• Instructions for the task
Would you retype all of these records exactly?

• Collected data
------------------------------------
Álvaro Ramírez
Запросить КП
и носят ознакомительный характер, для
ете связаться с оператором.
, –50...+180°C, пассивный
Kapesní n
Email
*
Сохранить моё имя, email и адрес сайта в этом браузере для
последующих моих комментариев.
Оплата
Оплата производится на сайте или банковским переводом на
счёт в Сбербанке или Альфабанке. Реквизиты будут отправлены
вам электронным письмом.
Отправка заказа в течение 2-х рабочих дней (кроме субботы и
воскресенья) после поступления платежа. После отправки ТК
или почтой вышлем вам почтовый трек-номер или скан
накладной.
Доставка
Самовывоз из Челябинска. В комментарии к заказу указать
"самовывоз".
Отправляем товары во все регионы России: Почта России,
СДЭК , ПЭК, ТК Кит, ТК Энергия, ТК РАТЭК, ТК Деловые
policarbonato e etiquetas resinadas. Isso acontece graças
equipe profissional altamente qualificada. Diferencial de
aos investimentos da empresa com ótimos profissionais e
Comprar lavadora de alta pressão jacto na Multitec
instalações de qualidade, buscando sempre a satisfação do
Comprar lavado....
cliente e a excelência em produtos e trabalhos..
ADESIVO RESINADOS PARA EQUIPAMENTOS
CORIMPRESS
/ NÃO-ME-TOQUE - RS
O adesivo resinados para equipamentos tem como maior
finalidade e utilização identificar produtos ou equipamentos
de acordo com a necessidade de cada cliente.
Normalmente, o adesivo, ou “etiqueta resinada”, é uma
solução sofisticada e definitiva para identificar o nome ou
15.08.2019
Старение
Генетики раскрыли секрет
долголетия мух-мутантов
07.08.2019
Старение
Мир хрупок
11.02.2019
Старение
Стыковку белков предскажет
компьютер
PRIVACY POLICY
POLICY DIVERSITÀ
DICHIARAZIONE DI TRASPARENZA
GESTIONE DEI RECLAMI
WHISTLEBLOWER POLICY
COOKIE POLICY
------------------------------------
• Written response
Álvaro Ramírez
Запросить КП
и носят ознакомительный характер, для
ете связаться с оператором.
, –50...+180°C, пассивный
Kapesní n
Email
*
Сохранить моё имя, email и адрес сайта в этом браузере для
последующих моих комментариев.
Оплата
Оплата производится на сайте или банковским переводом на
счёт в Сбербанке или Альфабанке. Реквизиты будут отправлены
вам электронным письмом.
Отправка заказа в течение 2-х рабочих дней (кроме субботы и
воскресенья) после поступления платежа. После отправки ТК
или почтой вышлем вам почтовый трек-номер или скан
накладной.
Доставка
Самовывоз из Челябинска. В комментарии к заказу указать
"самовывоз".
Отправляем товары во все регионы России: Почта России,
СДЭК , ПЭК, ТК Кит, ТК Энергия, ТК РАТЭК, ТК Деловые
policarbonato e etiquetas resinadas. Isso acontece graças
equipe profissional altamente qualificada. Diferencial de
aos investimentos da empresa com ótimos profissionais e
Comprar lavadora de alta pressão jacto na Multitec
instalações de qualidade, buscando sempre a satisfação do
Comprar lavado....
cliente e a excelência em produtos e trabalhos..
ADESIVO RESINADOS PARA EQUIPAMENTOS
CORIMPRESS
/ NÃO-ME-TOQUE - RS
O adesivo resinados para equipamentos tem como maior
finalidade e utilização identificar produtos ou equipamentos
de acordo com a necessidade de cada cliente.
Normalmente, o adesivo, ou “etiqueta resinada”, é uma
solução sofisticada e definitiva para identificar o nome ou
15.08.2019
Старение
Генетики раскрыли секрет
долголетия мух-мутантов
07.08.2019
Старение
Мир хрупок
11.02.2019
Старение
Стыковку белков предскажет
компьютер
PRIVACY POLICY
POLICY DIVERSITÀ
DICHIARAZIONE DI TRASPARENZA
GESTIONE DEI RECLAMI
WHISTLEBLOWER POLICY
COOKIE POLICY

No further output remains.